#### WHAT YOU WILL DO:
A - Translate this sentence from the worked linear-equations problem into Spanish: "Thus, the second row of the coefficient matrix is exactly the negative of the first row."
B - According to the worked linear-equations problem, what is the rank of the coefficient matrix A?

#### TEXT:
------------------------
Question
Consider a system of linear equations
Ax = b,
where
A =
[
1 -√2 3
-1 √2 -3
]
b =
[
1
3
]
This system of equations admits
| Option | Description |
|---|---|
| (A) | a unique solution for x |
| (B) | infinitely many solutions for x |
| (C) | no solutions for x |
| (D) | exactly two solutions for x |
Solution
Step 1: Write the System
The given matrix equation is
A =
[
1 -√2 3
-1 √2 -3
]
b =
[
1
3
]
Therefore, the system of equations is
x₁ − √2 x₂ + 3x₃ = 1
−x₁ + √2 x₂ − 3x₃ = 3
Step 2: Compare the Two Rows of A
Observe that
(-1, √2, -3) = -(1, -√2, 3).
Thus, the second row of the coefficient matrix is exactly the negative of the first row. Therefore,
rank(A) = 1.
Step 3: Check Whether the System is Consistent
If the second row is the negative of the first row, then the second entry of the vector b should also be the negative of the first entry.
However,
b =
[
1
3
]
Since
3 ≠ -1,
the right-hand side is not consistent with the coefficient matrix.
Step 4: Verify by Multiplying the First Equation by −1
The first equation is
x₁ − √2x₂ + 3x₃ = 1.
Multiplying by −1 gives
−x₁ + √2x₂ − 3x₃ = −1.
But the second equation is
−x₁ + √2x₂ − 3x₃ = 3.
Since
−1 ≠ 3,
the two equations contradict each other. Therefore, the system is inconsistent.
(C) No solutions for x.
------------------------
[Items from a data source]
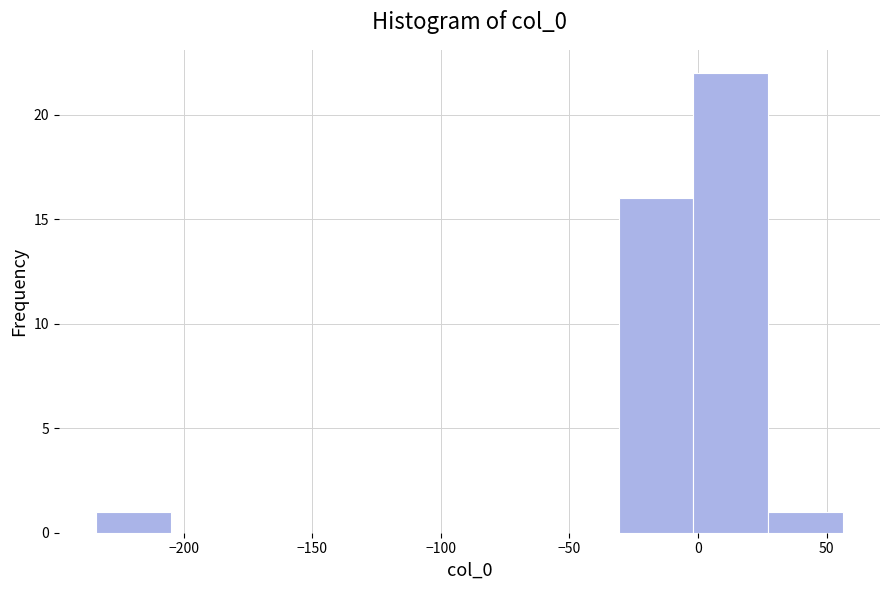

Over which range of the x-axis is the bar tallest?

0 to 25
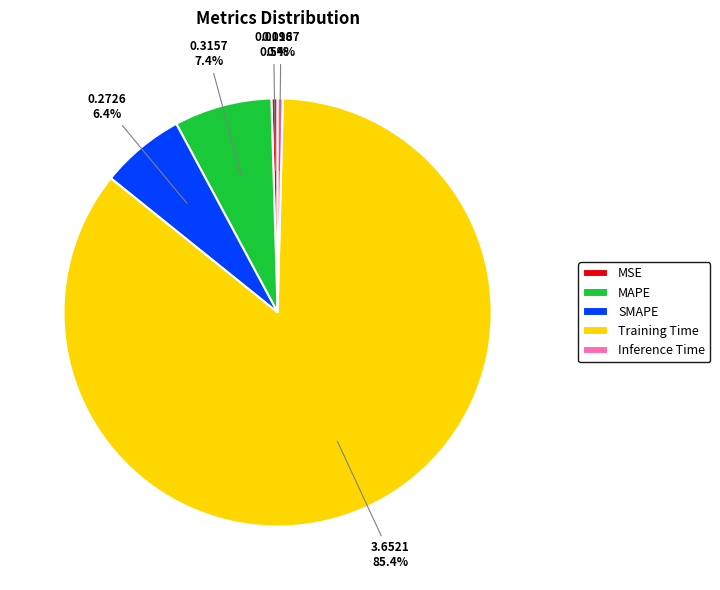

Which slice represents more than half of the pie?

Training Time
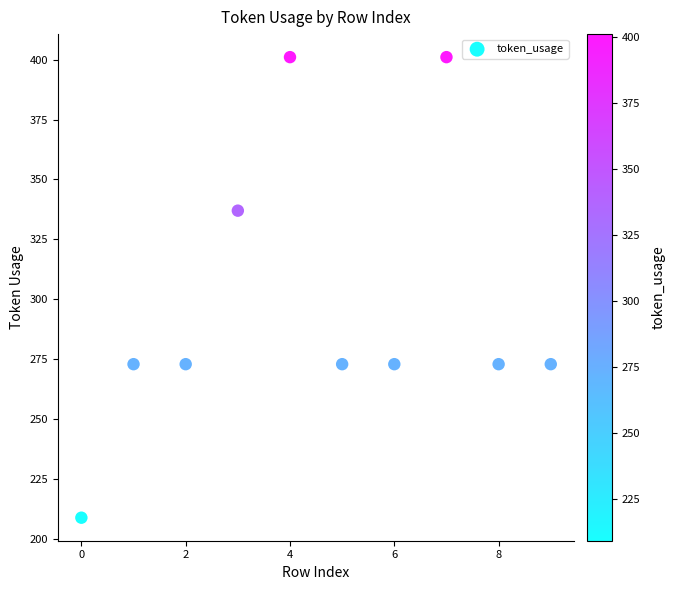

What is the average Y value?

299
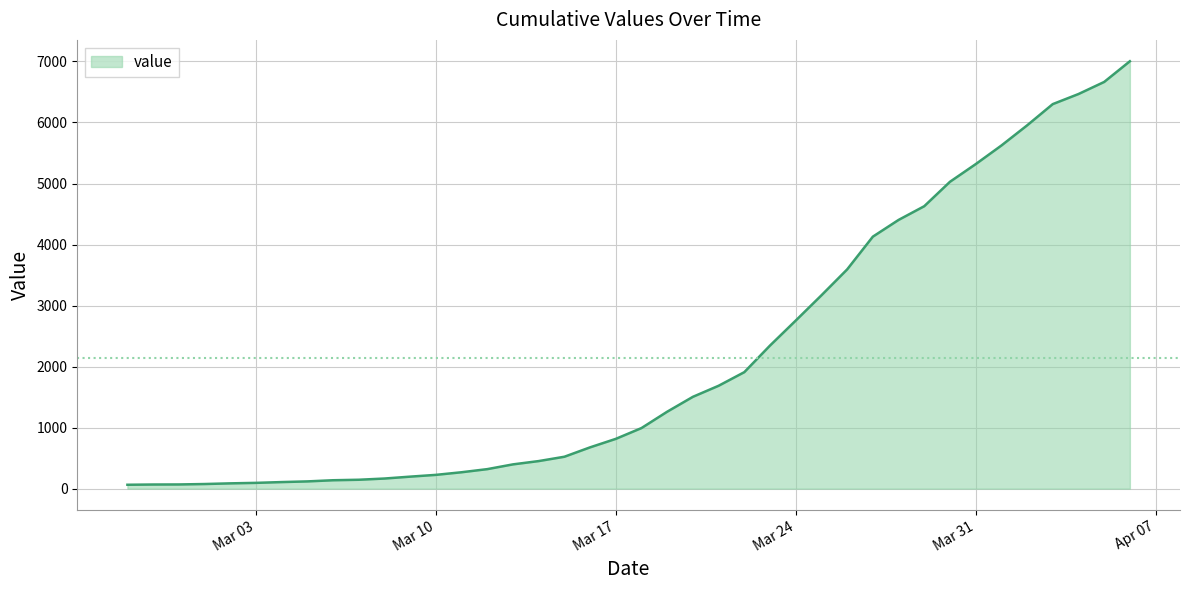

What is the difference between the maximum and minimum values?

6939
------------------------
#### ANSWERS TO THE EXERCISE:
A - Así, la segunda fila de la matriz de coeficientes es exactamente el negativo de la primera fila.

B - The rank of A is 1.